Provide an exact copy of the lines from the beginning of the records through the line that includes "left hip: (80, 174)", and of no others.

-- Input follows --

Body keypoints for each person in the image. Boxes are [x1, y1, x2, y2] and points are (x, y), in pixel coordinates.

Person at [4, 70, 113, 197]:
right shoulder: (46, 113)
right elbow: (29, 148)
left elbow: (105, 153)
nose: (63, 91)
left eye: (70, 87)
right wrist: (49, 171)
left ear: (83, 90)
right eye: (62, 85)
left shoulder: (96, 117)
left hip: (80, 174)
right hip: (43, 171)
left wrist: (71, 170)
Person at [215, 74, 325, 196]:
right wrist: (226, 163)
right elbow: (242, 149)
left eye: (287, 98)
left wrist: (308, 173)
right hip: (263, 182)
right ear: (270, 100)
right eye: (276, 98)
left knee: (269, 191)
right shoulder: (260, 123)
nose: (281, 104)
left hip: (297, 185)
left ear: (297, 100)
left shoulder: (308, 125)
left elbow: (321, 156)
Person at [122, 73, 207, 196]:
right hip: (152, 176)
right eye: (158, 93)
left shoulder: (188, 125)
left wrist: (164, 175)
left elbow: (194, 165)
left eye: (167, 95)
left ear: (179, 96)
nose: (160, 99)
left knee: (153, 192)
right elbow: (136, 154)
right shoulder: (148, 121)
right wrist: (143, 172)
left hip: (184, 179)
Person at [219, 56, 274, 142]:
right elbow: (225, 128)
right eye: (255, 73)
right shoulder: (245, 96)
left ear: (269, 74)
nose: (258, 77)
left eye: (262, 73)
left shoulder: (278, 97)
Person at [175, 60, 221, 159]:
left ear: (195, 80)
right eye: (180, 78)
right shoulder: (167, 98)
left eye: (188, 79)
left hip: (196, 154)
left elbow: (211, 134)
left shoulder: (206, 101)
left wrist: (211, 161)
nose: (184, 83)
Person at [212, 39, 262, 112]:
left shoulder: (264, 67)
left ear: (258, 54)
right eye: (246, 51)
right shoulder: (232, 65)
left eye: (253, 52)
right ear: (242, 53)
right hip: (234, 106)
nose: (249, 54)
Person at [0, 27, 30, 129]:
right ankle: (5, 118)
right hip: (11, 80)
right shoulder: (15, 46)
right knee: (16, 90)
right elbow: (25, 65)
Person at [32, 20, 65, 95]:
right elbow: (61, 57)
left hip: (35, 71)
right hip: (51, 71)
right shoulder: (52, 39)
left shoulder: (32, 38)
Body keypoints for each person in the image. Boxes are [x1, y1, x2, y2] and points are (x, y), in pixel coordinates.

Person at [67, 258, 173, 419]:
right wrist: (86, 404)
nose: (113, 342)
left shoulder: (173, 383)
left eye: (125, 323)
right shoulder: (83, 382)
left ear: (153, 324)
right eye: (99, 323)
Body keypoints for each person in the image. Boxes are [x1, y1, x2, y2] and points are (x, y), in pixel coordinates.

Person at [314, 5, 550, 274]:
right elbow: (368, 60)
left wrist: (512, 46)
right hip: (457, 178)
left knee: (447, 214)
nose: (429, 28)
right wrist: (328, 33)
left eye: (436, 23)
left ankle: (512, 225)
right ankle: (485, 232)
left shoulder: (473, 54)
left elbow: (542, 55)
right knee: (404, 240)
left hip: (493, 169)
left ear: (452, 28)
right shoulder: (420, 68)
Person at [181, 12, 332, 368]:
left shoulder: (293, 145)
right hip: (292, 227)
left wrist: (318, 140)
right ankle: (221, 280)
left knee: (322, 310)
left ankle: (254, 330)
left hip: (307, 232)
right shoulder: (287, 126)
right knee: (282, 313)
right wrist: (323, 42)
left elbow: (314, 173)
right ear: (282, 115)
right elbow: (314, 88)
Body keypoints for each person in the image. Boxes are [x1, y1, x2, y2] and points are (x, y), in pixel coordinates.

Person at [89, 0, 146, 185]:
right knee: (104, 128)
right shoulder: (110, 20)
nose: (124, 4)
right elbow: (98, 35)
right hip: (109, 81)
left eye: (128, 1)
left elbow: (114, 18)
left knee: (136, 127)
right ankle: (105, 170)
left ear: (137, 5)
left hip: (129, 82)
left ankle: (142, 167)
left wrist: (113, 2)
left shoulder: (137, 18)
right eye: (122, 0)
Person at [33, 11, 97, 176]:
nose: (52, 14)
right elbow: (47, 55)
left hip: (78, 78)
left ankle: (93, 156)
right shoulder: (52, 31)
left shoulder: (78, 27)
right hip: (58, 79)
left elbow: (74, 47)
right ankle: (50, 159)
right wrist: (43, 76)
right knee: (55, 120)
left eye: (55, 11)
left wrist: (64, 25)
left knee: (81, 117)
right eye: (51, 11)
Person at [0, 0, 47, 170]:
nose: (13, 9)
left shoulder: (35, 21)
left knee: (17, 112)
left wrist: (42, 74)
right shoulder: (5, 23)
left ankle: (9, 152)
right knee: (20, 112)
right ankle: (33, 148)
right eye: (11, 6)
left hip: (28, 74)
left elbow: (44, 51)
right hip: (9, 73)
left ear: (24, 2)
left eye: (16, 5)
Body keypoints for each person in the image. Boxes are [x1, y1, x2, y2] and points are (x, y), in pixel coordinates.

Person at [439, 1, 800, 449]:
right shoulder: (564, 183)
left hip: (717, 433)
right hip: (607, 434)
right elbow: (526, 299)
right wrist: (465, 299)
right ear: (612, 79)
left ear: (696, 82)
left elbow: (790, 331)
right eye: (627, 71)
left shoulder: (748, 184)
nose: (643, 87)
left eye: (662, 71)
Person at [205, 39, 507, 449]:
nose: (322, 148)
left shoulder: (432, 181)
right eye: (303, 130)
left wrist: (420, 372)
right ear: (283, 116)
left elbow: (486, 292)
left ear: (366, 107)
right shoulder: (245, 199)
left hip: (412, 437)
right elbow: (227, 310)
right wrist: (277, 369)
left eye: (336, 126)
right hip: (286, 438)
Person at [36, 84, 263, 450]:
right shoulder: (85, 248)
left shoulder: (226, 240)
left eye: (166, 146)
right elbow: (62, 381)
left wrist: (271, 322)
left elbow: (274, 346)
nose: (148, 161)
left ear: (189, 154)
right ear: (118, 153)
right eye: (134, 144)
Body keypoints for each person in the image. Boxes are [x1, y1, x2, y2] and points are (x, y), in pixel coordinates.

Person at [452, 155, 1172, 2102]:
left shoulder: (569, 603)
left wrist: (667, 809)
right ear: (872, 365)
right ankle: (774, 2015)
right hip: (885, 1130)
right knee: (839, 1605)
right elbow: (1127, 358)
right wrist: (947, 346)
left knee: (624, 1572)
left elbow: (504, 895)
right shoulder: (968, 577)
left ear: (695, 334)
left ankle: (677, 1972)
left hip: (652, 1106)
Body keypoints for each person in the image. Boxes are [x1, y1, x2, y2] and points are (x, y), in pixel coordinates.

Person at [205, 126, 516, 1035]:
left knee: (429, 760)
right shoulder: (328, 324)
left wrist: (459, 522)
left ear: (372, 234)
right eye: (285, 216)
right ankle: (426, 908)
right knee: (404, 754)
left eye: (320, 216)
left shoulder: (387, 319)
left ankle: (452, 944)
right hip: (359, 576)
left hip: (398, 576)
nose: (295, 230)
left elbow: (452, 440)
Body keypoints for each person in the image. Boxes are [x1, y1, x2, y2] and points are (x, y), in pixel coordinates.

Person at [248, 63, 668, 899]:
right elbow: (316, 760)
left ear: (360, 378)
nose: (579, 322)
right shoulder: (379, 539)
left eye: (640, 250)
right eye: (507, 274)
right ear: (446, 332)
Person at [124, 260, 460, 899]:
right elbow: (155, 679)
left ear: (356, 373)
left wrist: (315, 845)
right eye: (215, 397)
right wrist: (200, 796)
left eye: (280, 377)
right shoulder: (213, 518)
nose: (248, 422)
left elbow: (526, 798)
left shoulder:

-- Input concluded --

- **Result for this task**:
Body keypoints for each person in the image. Boxes are [x1, y1, x2, y2] and points are (x, y), in pixel coordinates.

Person at [4, 70, 113, 197]:
right shoulder: (46, 113)
right elbow: (29, 148)
left elbow: (105, 153)
nose: (63, 91)
left eye: (70, 87)
right wrist: (49, 171)
left ear: (83, 90)
right eye: (62, 85)
left shoulder: (96, 117)
left hip: (80, 174)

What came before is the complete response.